Pies muzykiem? Może nie do końca, ale na pewno najwierniejszym krytykiem. Ryszard Wagner nigdy nie opublikował żadnego utworu, którego nie zatwierdziłby jego ukochany pies. Czy pies może mieć muzyczny talent, czy mamy raczej do czynienia z szaleństwem artysty?
Źródło: Shutterstock

Jak się okazuje, psy potrafią odcisnąć swoje piętno nie tylko na życiu prywatnym ich właścicieli, ale i… zawodowym. Częstokroć stają się inspiracją, muzą, natchnieniem... To w końcu wyjątkowo wdzięczny obiekt i to nie tylko uczuć.

Słynny niemiecki kompozytor, Ryszard Wagner, stał się któregoś dnia szczęśliwym właścicielem uroczego psiaka rasy cavalier king charles spaniel. Peps, bo tak mu było na imię,  rozkochał w sobie wielkiego muzyka do granic możliwości. Psiak towarzyszył swojemu panu  przez cały dzień nawet, gdy tamten zajęty był pracą. Zresztą Wagner nie wyobrażał sobie tworzyć muzyki bez swojego czworonożnego przyjaciela. Kompozytor był bowiem przekonany, że psy mają wybitne wyczucie muzyczne. Pies muzyka miał więc w gabinecie swojego pana, przygotowane specjalne siedzisko, z którego przysłuchiwał się dźwiękom nowo powstałych utworów.

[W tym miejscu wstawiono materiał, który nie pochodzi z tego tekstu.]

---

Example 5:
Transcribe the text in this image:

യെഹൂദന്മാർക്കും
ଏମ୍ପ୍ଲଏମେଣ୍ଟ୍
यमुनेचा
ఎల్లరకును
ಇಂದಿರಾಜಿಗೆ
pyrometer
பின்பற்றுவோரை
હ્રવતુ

Wagner podobno podczas tworzenia swoich dzieł nie spuszczał z pupila wzroku, modyfikując muzykę stosownie do jego reakcji. Można wręcz powiedzieć, że Wagner grał jak mu pies zatańczył. A zachowanie  psa bywało różne. Podobno słysząc kawałek w E-dur, Peps wstawał na równe nogi entuzjastycznie machając ogonem, a na tę samą tonację z dodanym bemolem na przykład, raczył zaledwie machnąć uszami.

Po śmierci Pepsa Wagner był kompletnie zdruzgotany. Długo nie potrafił odnaleźć się również w swojej pracy. Po przeżytej żałobiey Ryszard Wagner sprawił sobie nowego psa, przez sentyment  tej samej rasy co Peps. Fips zajął dawne miejsce pierwszego psiaka: legowisko tuż obok pianina. Tak samo jak poprzednik stał się wkrótce muzą i recenzentem muzycznym w jednym.

A więc, miej psa i… twórz! Kto wie, może w tym duecie czai się jakiś geniusz?